Try it:
In the entries below, count every line that has the string "Overall", and answer with that count alone.

Source information:
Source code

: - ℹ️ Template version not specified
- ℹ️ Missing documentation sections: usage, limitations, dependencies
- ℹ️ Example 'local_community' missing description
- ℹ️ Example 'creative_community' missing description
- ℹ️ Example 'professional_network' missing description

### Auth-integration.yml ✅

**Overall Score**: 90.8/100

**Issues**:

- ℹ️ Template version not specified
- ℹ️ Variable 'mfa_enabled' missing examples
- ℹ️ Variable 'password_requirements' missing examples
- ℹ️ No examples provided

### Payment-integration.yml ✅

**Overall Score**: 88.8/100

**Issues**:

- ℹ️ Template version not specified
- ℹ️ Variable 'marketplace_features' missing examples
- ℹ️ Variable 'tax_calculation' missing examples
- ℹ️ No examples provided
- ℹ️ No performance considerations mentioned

--

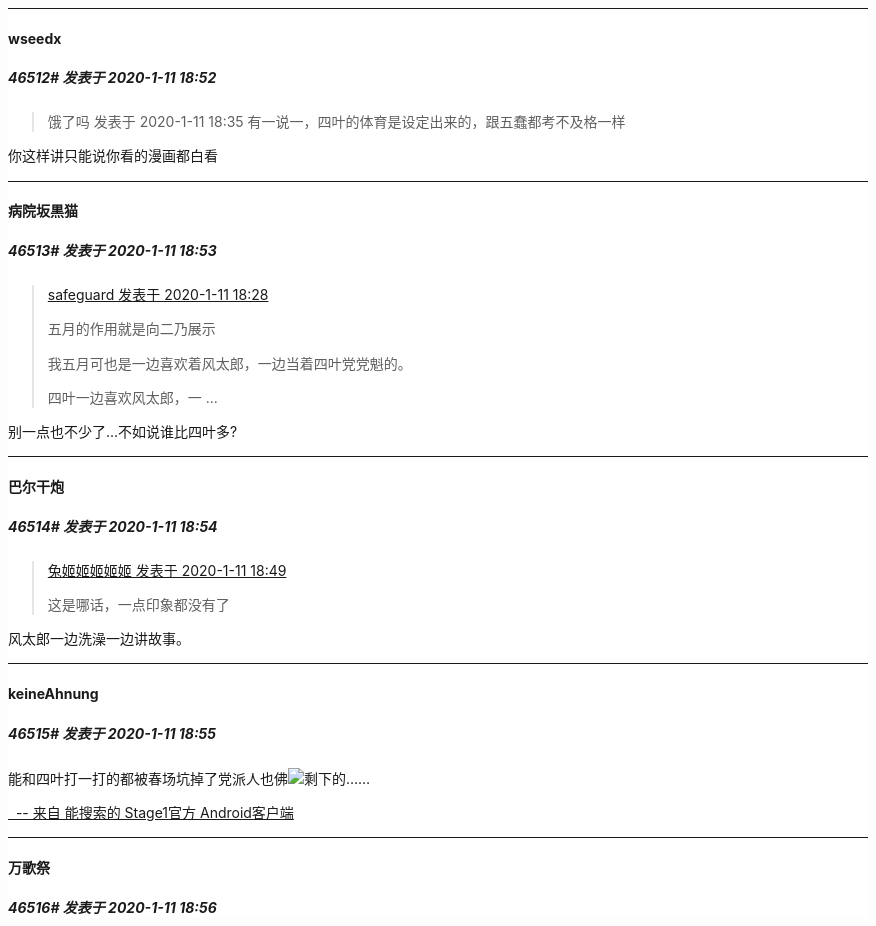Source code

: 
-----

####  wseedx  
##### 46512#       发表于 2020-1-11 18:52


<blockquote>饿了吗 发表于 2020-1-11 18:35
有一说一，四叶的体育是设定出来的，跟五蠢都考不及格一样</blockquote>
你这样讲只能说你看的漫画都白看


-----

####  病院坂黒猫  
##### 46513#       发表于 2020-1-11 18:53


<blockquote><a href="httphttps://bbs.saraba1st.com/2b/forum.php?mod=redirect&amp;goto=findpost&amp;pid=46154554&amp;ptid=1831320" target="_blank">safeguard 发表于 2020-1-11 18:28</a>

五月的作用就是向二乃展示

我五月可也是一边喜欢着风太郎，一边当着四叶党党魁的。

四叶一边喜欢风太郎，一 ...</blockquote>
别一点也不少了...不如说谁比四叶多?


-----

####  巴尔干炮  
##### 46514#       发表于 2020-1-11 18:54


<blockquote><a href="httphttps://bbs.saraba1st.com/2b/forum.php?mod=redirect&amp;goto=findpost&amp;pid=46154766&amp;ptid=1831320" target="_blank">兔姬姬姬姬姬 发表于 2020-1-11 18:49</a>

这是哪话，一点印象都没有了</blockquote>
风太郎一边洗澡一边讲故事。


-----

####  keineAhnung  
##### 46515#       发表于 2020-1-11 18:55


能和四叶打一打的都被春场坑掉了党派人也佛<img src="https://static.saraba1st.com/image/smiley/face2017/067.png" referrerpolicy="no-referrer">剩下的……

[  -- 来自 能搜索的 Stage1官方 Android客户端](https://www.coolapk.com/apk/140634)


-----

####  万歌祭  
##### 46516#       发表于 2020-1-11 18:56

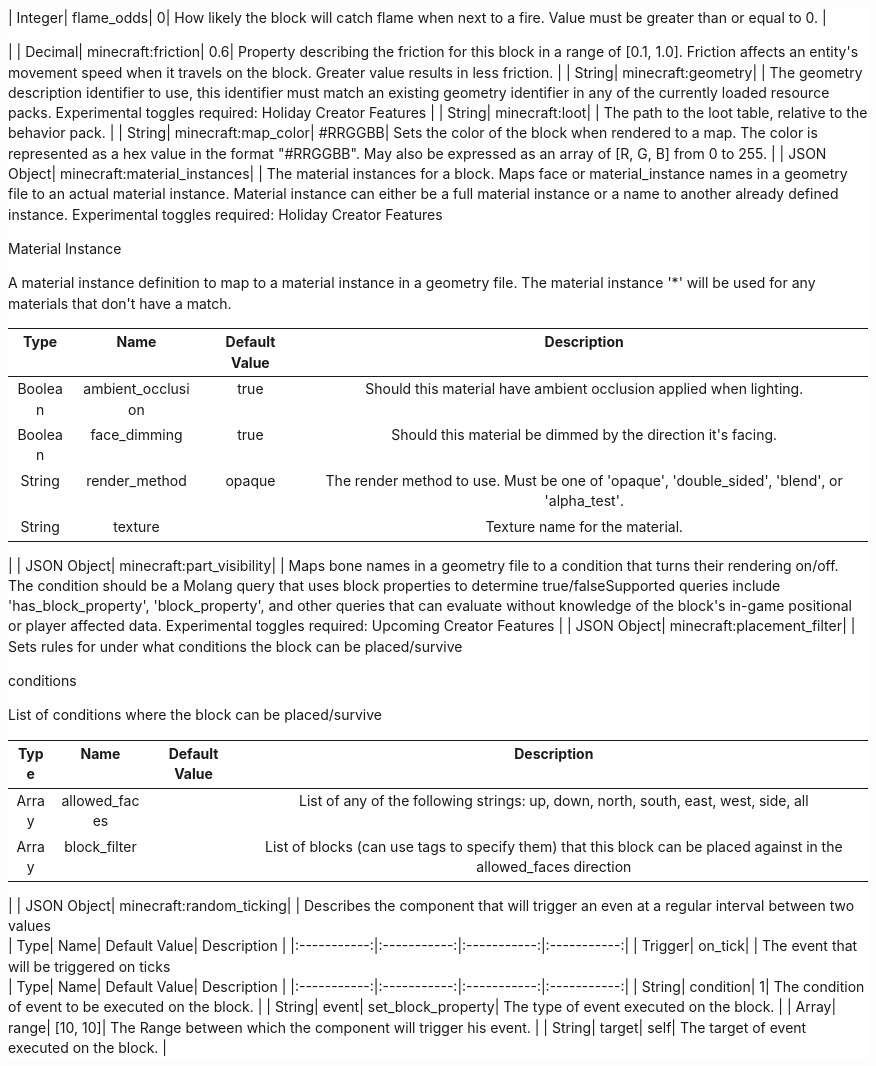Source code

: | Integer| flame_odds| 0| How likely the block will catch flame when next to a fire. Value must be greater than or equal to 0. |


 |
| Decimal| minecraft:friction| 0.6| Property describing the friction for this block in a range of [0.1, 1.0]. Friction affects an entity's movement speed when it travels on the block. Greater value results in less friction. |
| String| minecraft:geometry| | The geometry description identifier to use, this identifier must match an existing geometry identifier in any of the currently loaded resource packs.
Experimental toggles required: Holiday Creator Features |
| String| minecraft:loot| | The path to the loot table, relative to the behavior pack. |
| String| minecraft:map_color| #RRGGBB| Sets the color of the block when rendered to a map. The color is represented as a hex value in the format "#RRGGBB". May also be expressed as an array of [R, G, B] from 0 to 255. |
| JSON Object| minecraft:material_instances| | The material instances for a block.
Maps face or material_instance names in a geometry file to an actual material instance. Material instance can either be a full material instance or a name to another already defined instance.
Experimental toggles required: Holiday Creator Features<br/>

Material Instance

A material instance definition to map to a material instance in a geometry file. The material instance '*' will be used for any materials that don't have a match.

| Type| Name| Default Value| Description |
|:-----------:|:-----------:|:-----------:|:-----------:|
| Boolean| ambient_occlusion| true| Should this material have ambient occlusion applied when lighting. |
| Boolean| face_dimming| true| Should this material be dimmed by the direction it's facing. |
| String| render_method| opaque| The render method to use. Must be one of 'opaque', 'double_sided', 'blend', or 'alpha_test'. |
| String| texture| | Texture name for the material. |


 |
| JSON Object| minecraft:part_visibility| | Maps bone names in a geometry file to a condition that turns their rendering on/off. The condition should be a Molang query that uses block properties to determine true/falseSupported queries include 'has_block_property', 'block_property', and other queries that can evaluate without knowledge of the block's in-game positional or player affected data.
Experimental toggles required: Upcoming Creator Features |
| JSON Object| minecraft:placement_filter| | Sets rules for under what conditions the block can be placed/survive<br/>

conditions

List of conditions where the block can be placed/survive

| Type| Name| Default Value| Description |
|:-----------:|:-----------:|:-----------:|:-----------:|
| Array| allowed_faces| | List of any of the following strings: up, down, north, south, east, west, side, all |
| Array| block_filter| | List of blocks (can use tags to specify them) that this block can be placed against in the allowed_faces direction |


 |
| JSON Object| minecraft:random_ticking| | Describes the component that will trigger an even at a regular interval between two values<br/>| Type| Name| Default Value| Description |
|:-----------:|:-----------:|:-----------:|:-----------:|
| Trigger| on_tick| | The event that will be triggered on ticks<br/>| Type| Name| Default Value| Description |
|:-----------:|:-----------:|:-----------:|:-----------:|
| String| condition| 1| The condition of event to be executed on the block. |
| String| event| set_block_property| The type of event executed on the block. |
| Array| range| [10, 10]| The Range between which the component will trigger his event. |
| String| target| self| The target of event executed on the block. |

Response below:
2